Oficina de escrita — ao fim desta newsletter, acrescento a proposta de Oficina de Escrita que enviei hoje a dezenas de interessados que me pediram mais informações pelo Instagram.
Saudades da esquerda — Até algum momento da década de 1980, talvez até da década de 1990, rejeitar a cultura de massas, a «sociedade de consumo», e decidir criar os filhos à margem do sistema escolar era uma causa eminentemente de esquerda. Muitos devem lembrar-se de Ivan Illich, o padre austríaco que morava no México e escreveu Sociedade sem escolas. O título é uma adaptação do difícil Deschooling Society, que seria algo como «desescolarizar a sociedade».
Um argumento essencial de Illich é simples de enunciar e já faz parte do senso comum. A partir de certo ponto, toda instituição abandona sua finalidade nominal e começa a trabalhar para si mesma. A escola começa a trabalhar para a perpetuação da escola. O governo, para a perpetuação do governo. Coerente consigo mesmo, Illich simplesmente fechou seu centro de estudos em Cuarnevaca quando este, a seu ver, ficou grande demais.
Hoje, porém, a esquerda não é mais illichiana, e muito menos libertária: a esquerda é quem mais insiste na institucionalização da sociedade, no poder das instituições, na necessidade daquilo que o professor de História na escola chamava de «despotismo esclarecido». A esquerda defende ONGs — instituições — que produzem melhorias sociais calculadas em diversos lugares do mundo.
Quem duvida de ONGs, da escola, do governo, da grande mídia hoje é taxado de maluco — e de maluco direitista fascista.

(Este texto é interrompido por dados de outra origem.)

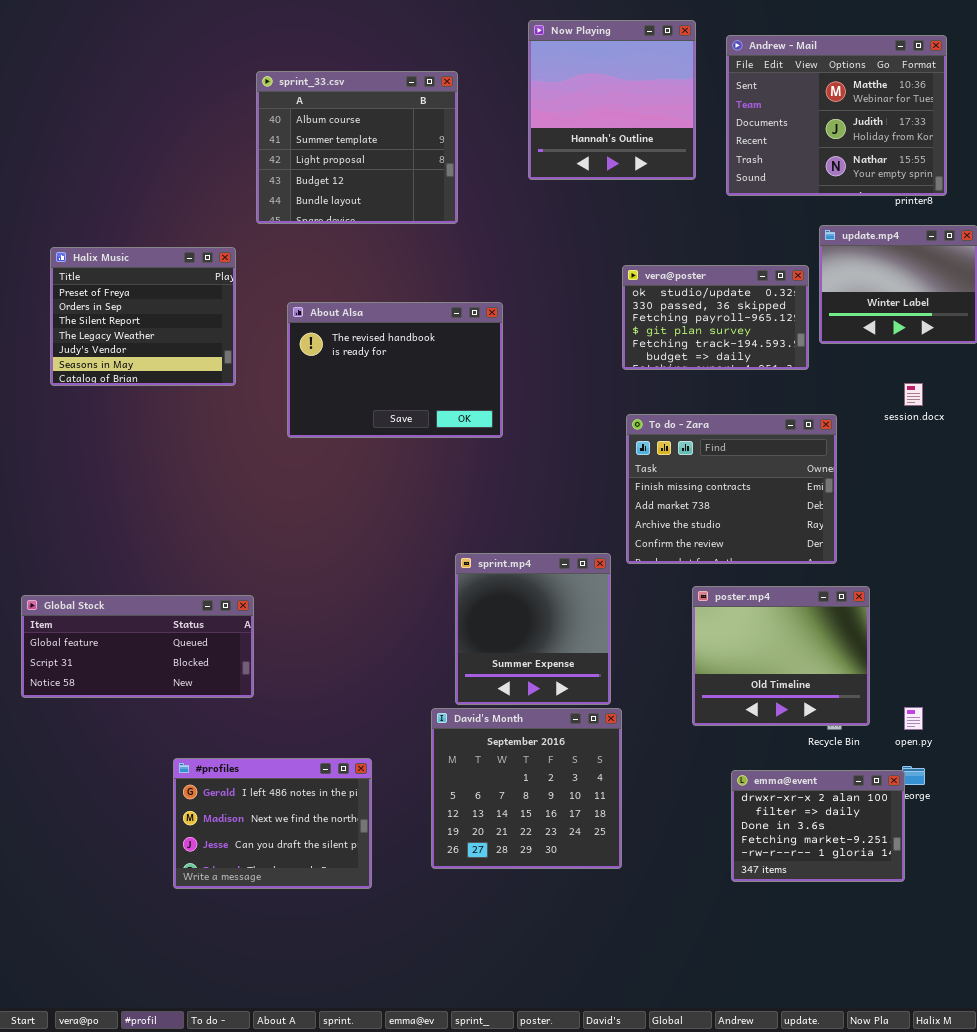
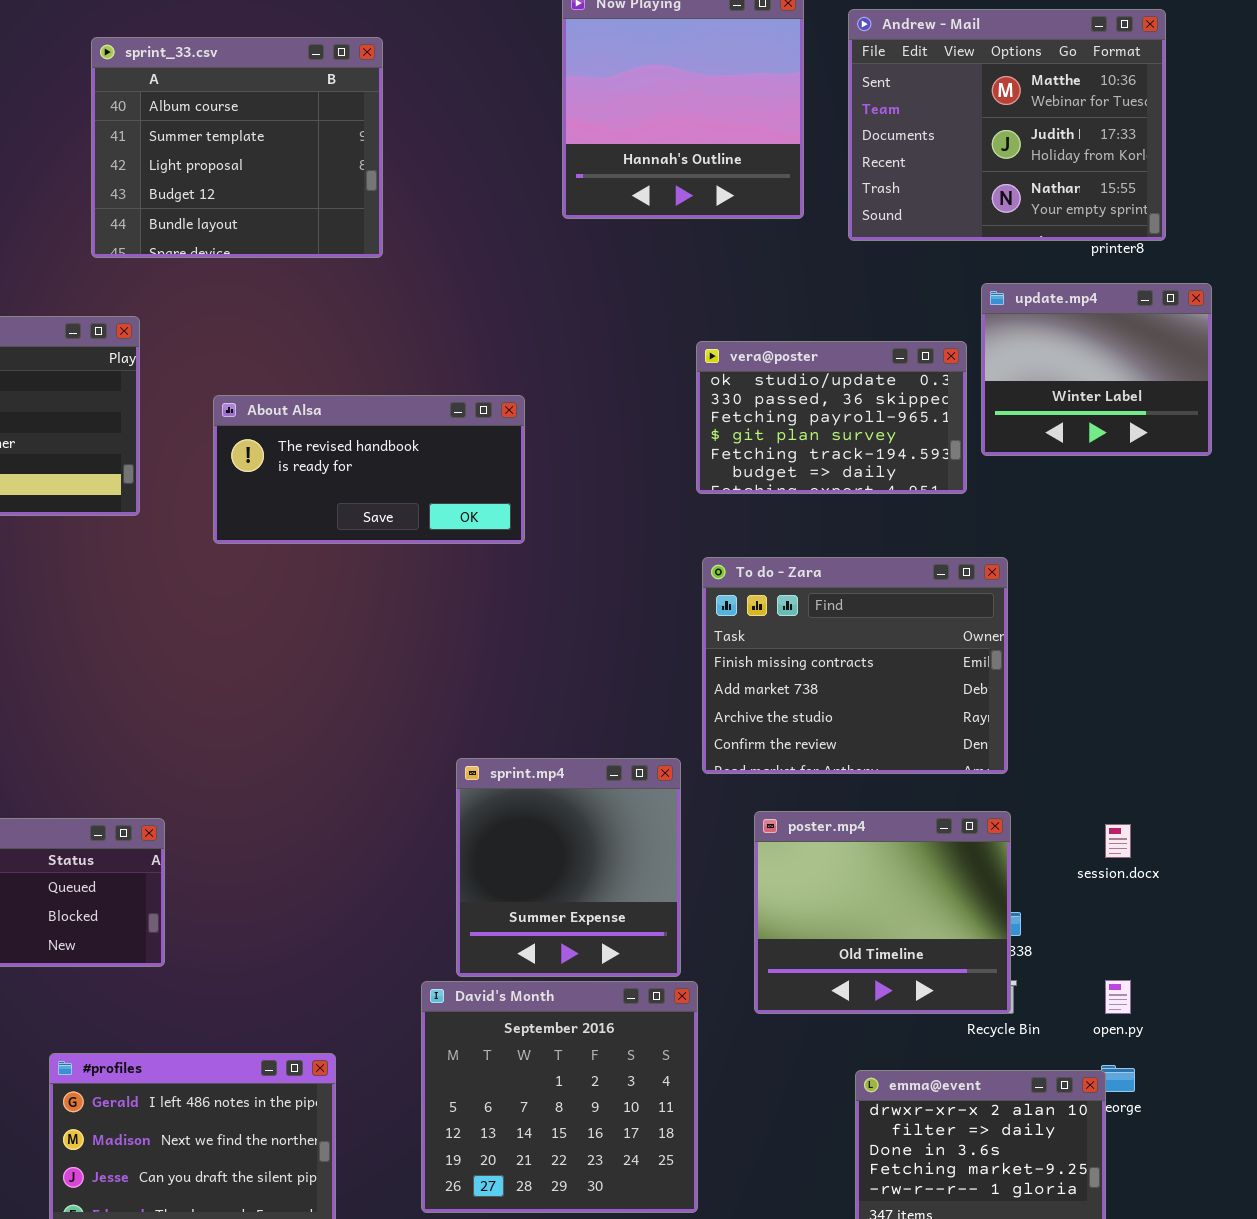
sprint_33.csv: [256,71,458,224] -> [91,37,383,258], moved
About Alsa: [287,302,503,438] -> [213,395,525,544], resized
session.docx: [904,383,923,406] -> [1105,824,1131,858], moved
poster.mp4: [692,586,870,726] -> [754,811,1011,1014], moved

O senso comum vai ficando cada vez mais tacanho. Sinto falta da esquerda libertária, que virava a mesa do senso comum.
Aventura — Não sei até que ponto essa institucionalização é também responsável pela perda de flexibilidade intelectual e de um certo senso de aventura.
Nos anos 1960, o jovem René Girard, doutor em História, foi chamado para dar aula de literatura francesa, e logo escreveu Mentira romântica e verdade romanesca, livro de crítica literária que também contém uma filosofia do desejo. Girard citava a noção de double bind de Gregory Bateson, antropólogo que trabalhou com… esquizofrenia. Seu livro mais famoso, que deve ser lançado no Brasil este ano, é Steps to an Ecology of Mind. Jean-Pierre Dupuy tem formação em exatas e, após trabalhar com o próprio Ivan Illich, passou para a filosofia.
Hoje, em muitas universidades do Brasil (não era assim vinte anos atrás…), você teria dificuldades para sequer ser admitido como aluno de doutorado caso não tivesse a graduação e o mestrado na mesma área desse doutorado. Uma combinação que me parece excelente, graduação em História, pós em Letras, não seria mais possível.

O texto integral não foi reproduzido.